His children died before him, so that Louis d’Orleans, his cousin, was nearest heir to the throne, and succeeded as Louis XII. By his accession in 1498 he reunited the fief of Orleans County to the Crown; by marrying Anne of Brittany, his predecessor’s widow, he secured also the great duchy of Brittany. The dispensation of Pope Alexander VI., which enabled him to put away his wife Jeanne, second daughter of Louis XI., was brought into France by Caesar Borgia, who gained thereby his title of Duke of Valentinois, a large sum of money, a French bride, and promises of support in his great schemes in Italy.
His ministers were men of real ability. Georges d’Amboise, Archbishop of Rouen, the chief of them, was a prudent and a sagacious ruler, who, however, unfortunately wanted to be Pope, and urged the King in the direction of Italian politics, which he would have done much better to have left alone. Louis XII. was lazy and of small intelligence; Georges d’Amboise and Caesar Borgia, with their Italian ambitions, easily made him take up a spirited foreign policy which was disastrous at home.
Utterly as the last Italian expedition had failed, the French people were not yet weary of the adventure, and preparations for a new war began at once. In 1499 the King crossed the Alps into the Milanese, and carried all before him for a while. The duchy at first accepted him with enthusiasm; but in 1500 it had had enough of the French and recalled Lodovico, who returned in triumph to Milan. The Swiss mercenaries, however, betrayed him at Novara into the hands of Louis XII., who carried him off to France. The triumph of the French in 1500 was also the highest point of the fortunes of their ally, Caesar Borgia, who seemed for a while to be completely successful. In this year Louis made a treaty at Granada, by which he and Ferdinand the Catholic agreed to despoil Frederick of Naples; and in 1501 Louis made a second expedition into Italy. Again all seemed easy at the outset, and he seized the kingdom of Naples without difficulty; falling out, however, with his partner in the bad bargain, Ferdinand the Catholic, he was speedily swept completely out of the peninsula, with terrible loss of honour, men, and wealth.

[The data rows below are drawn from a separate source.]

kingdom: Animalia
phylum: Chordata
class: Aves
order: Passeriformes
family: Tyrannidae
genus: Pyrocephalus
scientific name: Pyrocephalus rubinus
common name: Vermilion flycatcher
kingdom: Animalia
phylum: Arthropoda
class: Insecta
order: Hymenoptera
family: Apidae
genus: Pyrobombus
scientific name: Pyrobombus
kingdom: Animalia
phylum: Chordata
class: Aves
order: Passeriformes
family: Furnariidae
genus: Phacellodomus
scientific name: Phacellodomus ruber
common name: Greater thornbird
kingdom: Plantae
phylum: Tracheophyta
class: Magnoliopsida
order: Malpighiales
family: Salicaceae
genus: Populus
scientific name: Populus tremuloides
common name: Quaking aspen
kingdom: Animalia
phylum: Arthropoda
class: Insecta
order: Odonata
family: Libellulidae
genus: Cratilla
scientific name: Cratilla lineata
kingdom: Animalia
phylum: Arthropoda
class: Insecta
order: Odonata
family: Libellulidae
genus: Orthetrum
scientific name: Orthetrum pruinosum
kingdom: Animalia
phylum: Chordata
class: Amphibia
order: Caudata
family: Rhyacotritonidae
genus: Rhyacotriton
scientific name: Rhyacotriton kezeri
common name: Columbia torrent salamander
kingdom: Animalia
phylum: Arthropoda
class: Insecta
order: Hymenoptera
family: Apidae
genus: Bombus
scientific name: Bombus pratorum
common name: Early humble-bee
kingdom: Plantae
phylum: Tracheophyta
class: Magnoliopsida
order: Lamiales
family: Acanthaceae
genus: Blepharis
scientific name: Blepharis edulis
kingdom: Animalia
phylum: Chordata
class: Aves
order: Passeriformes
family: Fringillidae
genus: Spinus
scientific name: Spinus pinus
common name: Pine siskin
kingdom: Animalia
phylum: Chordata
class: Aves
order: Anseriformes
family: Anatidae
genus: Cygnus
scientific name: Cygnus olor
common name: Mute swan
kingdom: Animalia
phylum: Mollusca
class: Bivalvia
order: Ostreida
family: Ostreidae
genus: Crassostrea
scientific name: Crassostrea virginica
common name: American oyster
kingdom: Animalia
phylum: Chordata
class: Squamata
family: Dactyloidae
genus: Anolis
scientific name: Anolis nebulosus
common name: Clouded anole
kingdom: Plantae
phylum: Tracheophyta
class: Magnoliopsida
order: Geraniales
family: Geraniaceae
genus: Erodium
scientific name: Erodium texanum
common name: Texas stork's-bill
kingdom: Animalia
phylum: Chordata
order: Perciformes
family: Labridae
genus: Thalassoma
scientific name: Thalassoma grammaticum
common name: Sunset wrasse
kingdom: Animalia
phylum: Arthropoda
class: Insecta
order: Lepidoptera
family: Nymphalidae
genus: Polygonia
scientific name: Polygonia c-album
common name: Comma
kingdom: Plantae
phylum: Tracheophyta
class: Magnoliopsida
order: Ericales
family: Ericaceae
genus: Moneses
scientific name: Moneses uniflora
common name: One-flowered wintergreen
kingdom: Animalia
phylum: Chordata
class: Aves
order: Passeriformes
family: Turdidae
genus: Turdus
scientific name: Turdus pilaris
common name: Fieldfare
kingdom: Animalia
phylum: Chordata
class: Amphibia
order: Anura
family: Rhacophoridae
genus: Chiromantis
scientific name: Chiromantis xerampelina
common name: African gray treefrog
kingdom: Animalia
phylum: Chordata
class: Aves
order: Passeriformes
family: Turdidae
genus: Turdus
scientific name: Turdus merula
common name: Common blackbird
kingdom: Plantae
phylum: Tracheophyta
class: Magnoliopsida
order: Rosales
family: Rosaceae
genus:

It now became necessary to arrange for the future of France. Louis XII. had only a daughter, Claude, and it was proposed that she should be affianced to Charles of Austria, the future statesman and emperor. This scheme formed the basis of the three treaties of Blois (1504). In 1500, by the Treaty of Granada, Louis had in fact handed Naples over to Spain; now by the three treaties he alienated his best friends, the Venetians and the papacy, while he in fact also handed Milan over to the Austrian House, together with territories considered to be integral parts of France. The marriage with Charles came to nothing; the good sense of some, the popular feeling in the country, the open expressions of the States General of Tours, in 1506, worked against the marriage, which had no strong advocate except Queen Anne. Claude, on intercession of the Estates, was affianced to Frangois d’Angouleme, her distant cousin, the heir presumptive to the throne.